By primary prevention, we mean preventing the factor or factors which can cause cancer (carcinogens) from coming into contact with individuals with a higher risk of developing it.
A clear example of primary prevention is stopping children from smoking or persuading adults to give it up.
As the exact cause of prostate cancer is unknown, it is impossible set out recommendations for its prevention.
Below we will see that most risk factors are of genetic origin (age, race, family history) and that, in fact, the only accepted preventive factor is diet.
When does the risk of prostate cancer increase?
The risk increases with age: from aged 50 in men without any previous family history and from aged 40 in men with previous family history (see below).
At aged 50, men have a 30% chance of developing prostate cancer, increasing progressively to 80% at aged 80.
At 65, the figure fluctuates between 30 and 40% of men.

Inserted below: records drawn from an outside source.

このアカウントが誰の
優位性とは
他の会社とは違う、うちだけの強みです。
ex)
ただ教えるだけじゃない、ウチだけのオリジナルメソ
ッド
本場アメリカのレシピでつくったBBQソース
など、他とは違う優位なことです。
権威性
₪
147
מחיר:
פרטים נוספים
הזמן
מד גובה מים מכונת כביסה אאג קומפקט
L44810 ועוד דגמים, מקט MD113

In total, 60% of men develop prostate cancer during their lifetime.
But many men with prostate cancer will not be diagnosed while alive and will die of other causes. This is because of the slow growth rate of this tumour, which is a consideration in therapeutic decisions as will be seen in ‘Treatments’.

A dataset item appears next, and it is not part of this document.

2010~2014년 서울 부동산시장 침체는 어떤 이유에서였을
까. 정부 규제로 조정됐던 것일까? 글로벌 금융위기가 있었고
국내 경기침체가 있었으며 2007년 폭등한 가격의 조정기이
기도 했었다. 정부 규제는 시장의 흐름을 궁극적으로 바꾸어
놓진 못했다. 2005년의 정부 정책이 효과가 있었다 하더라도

What constitutes family risk?
If an immediate family member (father, grandfather, uncle, brother) has been diagnosed with prostate cancer before the age of 65, the risk of suffering from prostate cancer increases 11-fold.
If there is a history of breast cancer in the family (grandmother, mother, aunts, sisters), the men in that family have an increased risk of developing prostate cancer.
Are certain races more susceptible?
Americans of American origin or Afro-Americans have double the risk of developing prostate cancer compared with Americans of Caucasian origin.
The incidence of prostate cancer in people with black skin who have always lived in Nigeria has been studied and has not been found to be high. The phenomenon which occurs in Afro-Americans is therefore thought to have environmental causes (for example, diet).
Japanese and Chinese men, on the other hand, have the lowest levels of incidence, giving rise to many hypotheses about the protective qualities of soya and its derivatives.
Are there diets which protect against or encourage prostate cancer?
There is some evidence to suggest that diets excessively high in fat, especially of animal origin, and milk and its derivatives increases the likelihood of its development, whereas diets rich in fruit and vegetables have a protective effect.
Other harmful factors may be lack of exposure to the sun, vitamin D deficiency and alcohol consumption.